Since Rea was produced by Pappalardi, he worked with the members of Mountain on his record. As it happened, Rea ended up co-writing a song with Mountain guitarist Leslie West, the immortal "Mississippi Queen." If you say "I don't know 'Mississippi Queen'" you are probably wrong. It was a classic rock tune if there ever was one, and it was in regular use for beer commercials well into the 21st century. When you hear drummer Corky Laing's ringing cowbell, and West's blazing guitar intro, you know what avalanche is coming. To my knowledge, "Mississippi Queen" was the only song West and Rea wrote together, and way out of Rea's normal range, but it confers immortality on its own.

In 1972, Rea rather unexpectedly joined Fairport Convention for a few months. Fairport was in flux (in between Babbacombe Lee and Fairport Nine), and guitarist Simon Nicol had left. Roger Hill had joined as guitarist, and Rea joined as the lead guitarist. Stalwarts Dave Swarbrick on fiddle and Dave Pegg on bass remained, along with drummer Tom Farnell. Odd as this seems--it's odd--I do know that David Rea opened for Fairport at the Troubadour in Los Angeles on September 3-6, 1970, so at least there was some connection. They recorded an album that was never released, since Rea was, essentially, "too American" for Fairport (tagged The Manor Sessions, it was ultimately released as part of disc 4 of Come All Ye: The First Ten Years 7-disc set in 2017). Rea even toured a little bit in Summer '72 (I think I heard a tape from My Father's Place in Long Island), but it just wasn't a fit. Rea left Fairport, replaced by Jerry Donahue.

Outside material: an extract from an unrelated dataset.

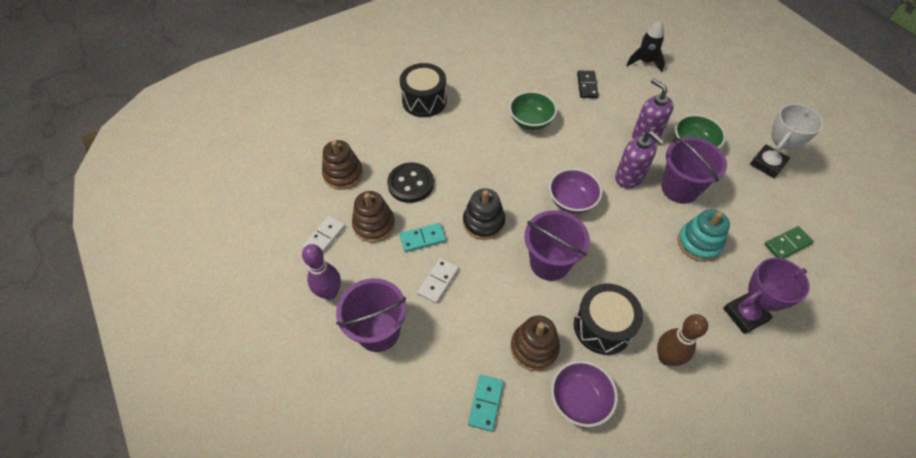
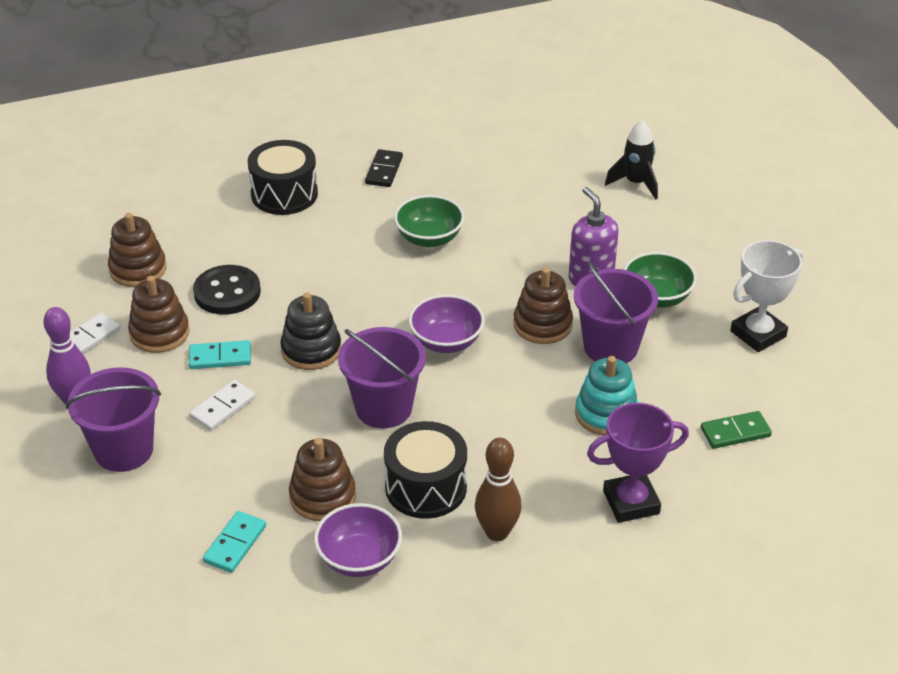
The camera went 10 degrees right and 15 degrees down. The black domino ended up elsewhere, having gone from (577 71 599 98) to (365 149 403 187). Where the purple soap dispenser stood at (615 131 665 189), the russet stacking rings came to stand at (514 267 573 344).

Come late 1972, and Columbia Records had signed Rea. Since Slewfoot was released as a "Columbia/Windfall" imprint, that tells us that Pappalardi was in the picture. Pappalardi still had clout as a producer, and all the Mountain albums were on Windfall. Windfall had been distributed by Bell Records, but after 1972, Windfall was distributed by Columbia. So even though Pappalardi's name does not appear on the record, he lay behind the signing. The metadata tells us that Columbia Records head Clive Davis was financing the David Rea album as part of a collaboration with Felix Pappalardi.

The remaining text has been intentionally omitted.